Elkabets Moshe, Pazarentzos Evangelos, Juric Dejan, Sheng Qing, Pelossof Raphael A, Brook Samuel, Benzaken Ana Oaknin, Rodon Jordi, Morse Natasha, Yan Jenny Jiacheng, Liu Manway, Das Rita, Chen Yan, Tam Angela, Wang Huiqin, Liang Jinsheng, Gurski Joseph M, Kerr Darcy A, Rosell Rafael, Teixidó Cristina, Huang Alan, Ghossein Ronald A, Rosen Neal, Bivona Trever G, Scaltriti Maurizio, Baselga José
Human Oncology & Pathogenesis Program (HOPP), Memorial Sloan Kettering Cancer Center, 1275 York Avenue, Box 20, New York, NY 10065, USA.
Division of Hematology and Oncology, Department of Medicine, Helen Diller Comprehensive Cancer Center, University of California, San Francisco, 600 16th Street, San Francisco, CA 94158, USA.
Cancer Cell. 2015 Apr 13;27(4):533-46. doi: 10.1016/j.ccell.2015.03.010.

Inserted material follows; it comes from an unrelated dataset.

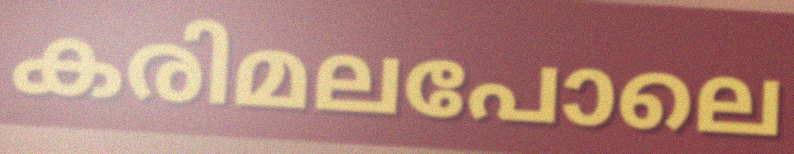
കരിമലപോലെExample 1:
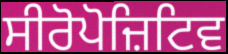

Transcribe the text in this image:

ਸੀਰੋਪੋਜ਼ਿਟਿਵ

Phosphoinositide-3-kinase (PI3K)-α inhibitors have shown clinical activity in squamous cell carcinomas (SCCs) of head and neck (H&N) bearing PIK3CA mutations or amplification. Studying models of therapeutic resistance, we have observed that SCC cells that become refractory to PI3Kα inhibition maintain PI3K-independent activation of the mammalian target of rapamycin (mTOR). This persistent mTOR activation is mediated by the tyrosine kinase receptor AXL. AXL is overexpressed in resistant tumors from both laboratory models and patients treated with the PI3Kα inhibitor BYL719. AXL dimerizes with and phosphorylates epidermal growth factor receptor (EGFR), resulting in activation of phospholipase Cγ (PLCγ)-protein kinase C (PKC), which, in turn, activates mTOR. Combined treatment with PI3Kα and either EGFR, AXL, or PKC inhibitors reverts this resistance.

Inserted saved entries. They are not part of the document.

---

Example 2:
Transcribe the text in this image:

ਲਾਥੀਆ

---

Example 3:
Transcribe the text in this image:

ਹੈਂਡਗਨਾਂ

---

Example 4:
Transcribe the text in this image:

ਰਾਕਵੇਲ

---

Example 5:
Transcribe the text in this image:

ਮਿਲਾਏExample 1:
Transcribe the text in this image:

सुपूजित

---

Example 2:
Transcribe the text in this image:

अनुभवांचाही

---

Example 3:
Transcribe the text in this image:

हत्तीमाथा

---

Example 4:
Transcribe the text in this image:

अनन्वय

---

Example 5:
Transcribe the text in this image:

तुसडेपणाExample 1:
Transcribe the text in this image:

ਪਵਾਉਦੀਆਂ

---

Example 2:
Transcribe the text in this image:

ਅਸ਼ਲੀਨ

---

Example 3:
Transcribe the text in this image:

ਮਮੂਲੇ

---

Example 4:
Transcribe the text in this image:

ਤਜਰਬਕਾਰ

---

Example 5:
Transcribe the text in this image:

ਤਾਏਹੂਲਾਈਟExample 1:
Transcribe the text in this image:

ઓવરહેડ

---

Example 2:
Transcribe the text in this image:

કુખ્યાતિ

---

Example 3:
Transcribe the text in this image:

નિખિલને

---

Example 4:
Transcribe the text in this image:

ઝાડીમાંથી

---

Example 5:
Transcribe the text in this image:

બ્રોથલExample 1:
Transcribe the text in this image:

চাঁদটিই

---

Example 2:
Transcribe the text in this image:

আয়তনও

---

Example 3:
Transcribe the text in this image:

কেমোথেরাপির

磷脂酰肌醇-3-激酶(PI3K)-α抑制剂已在携带PIK3CA突变或扩增的头颈部鳞状细胞癌(H&N SCC)中显示出临床活性。在研究治疗耐药模型时,我们观察到对PI3Kα抑制产生耐药的SCC细胞维持雷帕霉素哺乳动物靶标(mTOR)的PI3K非依赖性激活。这种持续的mTOR激活由酪氨酸激酶受体AXL介导。AXL在实验室模型和接受PI3Kα抑制剂BYL719治疗的患者的耐药肿瘤中均过表达。AXL与表皮生长因子受体(EGFR)二聚化并使其磷酸化,导致磷脂酶Cγ(PLCγ)-蛋白激酶C(PKC)激活,进而激活mTOR。PI3Kα与EGFR、AXL或PKC抑制剂联合治疗可逆转这种耐药性。